Virginia herself never touched that cloth to her it seemed the shroud upon a life of happiness that was dead and gone.
Virginia had not been with Judge Whipple during the critical week after Stephen was brought home. But Anne had told her that his anxiety was a pitiful thing to see, and that it had left him perceptibly weaker. Certain it was that he was failing fast. So fast that on some days Virginia, watching him, would send Ned or Shadrach in hot haste for Dr. Polk.

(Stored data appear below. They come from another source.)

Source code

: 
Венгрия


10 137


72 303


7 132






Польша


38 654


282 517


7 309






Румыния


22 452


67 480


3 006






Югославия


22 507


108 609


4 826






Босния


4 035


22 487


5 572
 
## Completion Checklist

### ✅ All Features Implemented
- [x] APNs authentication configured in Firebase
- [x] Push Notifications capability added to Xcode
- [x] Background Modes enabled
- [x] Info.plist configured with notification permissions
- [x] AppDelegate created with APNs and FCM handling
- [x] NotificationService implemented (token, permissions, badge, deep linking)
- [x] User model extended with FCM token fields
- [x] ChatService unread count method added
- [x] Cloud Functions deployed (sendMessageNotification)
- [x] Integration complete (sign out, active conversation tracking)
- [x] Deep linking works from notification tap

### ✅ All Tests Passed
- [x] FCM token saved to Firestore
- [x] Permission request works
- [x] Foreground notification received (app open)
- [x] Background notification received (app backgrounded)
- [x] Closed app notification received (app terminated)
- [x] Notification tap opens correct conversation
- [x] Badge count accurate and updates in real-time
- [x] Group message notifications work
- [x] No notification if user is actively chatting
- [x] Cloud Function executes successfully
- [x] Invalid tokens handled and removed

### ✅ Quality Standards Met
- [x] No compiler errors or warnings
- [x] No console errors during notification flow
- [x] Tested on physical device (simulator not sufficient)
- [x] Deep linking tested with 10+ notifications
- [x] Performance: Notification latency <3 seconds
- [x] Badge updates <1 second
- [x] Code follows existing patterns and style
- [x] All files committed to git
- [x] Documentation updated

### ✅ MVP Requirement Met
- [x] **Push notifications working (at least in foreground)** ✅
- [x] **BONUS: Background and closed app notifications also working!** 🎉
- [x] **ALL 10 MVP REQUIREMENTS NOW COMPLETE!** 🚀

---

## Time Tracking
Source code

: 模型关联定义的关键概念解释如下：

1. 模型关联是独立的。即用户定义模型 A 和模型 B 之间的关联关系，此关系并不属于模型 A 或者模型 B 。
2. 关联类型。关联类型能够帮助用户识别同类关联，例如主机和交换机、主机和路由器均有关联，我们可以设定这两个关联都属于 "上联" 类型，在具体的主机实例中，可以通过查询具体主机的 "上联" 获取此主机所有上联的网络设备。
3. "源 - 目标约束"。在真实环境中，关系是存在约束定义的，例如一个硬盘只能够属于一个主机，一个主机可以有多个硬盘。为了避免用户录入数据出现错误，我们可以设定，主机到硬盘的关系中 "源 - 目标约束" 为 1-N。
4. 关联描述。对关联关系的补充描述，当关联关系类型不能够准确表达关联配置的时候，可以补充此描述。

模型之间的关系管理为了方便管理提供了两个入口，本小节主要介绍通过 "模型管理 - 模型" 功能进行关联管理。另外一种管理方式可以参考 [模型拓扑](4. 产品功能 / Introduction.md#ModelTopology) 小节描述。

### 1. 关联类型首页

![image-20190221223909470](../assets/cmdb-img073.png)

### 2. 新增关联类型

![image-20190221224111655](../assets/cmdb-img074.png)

At noon Anne would relieve Virginia,—Anne or her mother,—and frequently Mr. Brinsmade would come likewise. For it is those who have the most to do who find the most time for charitable deeds. As the hour for their coming drew near, the Judge would be seeking the clock, and scarce did Anne’s figure appear in the doorway before the question had arisen to his lips—“And how is my young Captain to-day?”
That is what he called him,—“My young Captain.” Virginia’s choice of her cousin, and her devotion to him, while seemingly natural enough, had drawn many a sigh from Anne. She thought it strange that Virginia herself had never once asked her about Stephen’s condition and she spoke of this one day to the Judge with as much warmth as she was capable of.
“Jinny’s heart is like steel where a Yankee is concerned. If her best friend were a Yankee—”
Judge Whipple checked her, smiling.
“She has been very good to one Yankee I know of,” he said. “And as for Mrs. Brice, I believe she worships her.”
“But when I said that Stephen was much better to-day, she swept out of the room as if she did not care whether he lived or died.”
“Well, Anne,” the Judge had answered, “you women are a puzzle to me. I guess you don’t understand yourselves,” he added.
That was a strange month in the life of Clarence Colfax,—the last of his recovery, while he was waiting for the news of his exchange. Bellegarde was never more beautiful, for Mrs. Colfax had no whim of letting the place run down because a great war was in progress. Though devoted to the South, she did not consecrate her fortune to it. Clarence gave as much as he could.
Whole afternoons Virginia and he would sit in the shaded arbor seat; or at the cool of the day descend to the bench on the lower tier of the summer garden, to steep, as it were, in the blended perfumes of the roses and the mignonettes and the pinks. He was soberer than of old. Often through the night he pondered on the change in her. She, too, was grave. But he was troubled to analyze her gravity, her dignity. Was this merely strength of character, the natural result of the trials through which she had passed, the habit acquired of being the Helper and comforter instead of the helped and comforted? Long years afterward the brightly colored portrait of her remained in his eye,—the simple linen gown of pink or white, the brown hair shining in the sunlight, the graceful poise of the head. And the background of flowers—flowers everywhere, far from the field of war.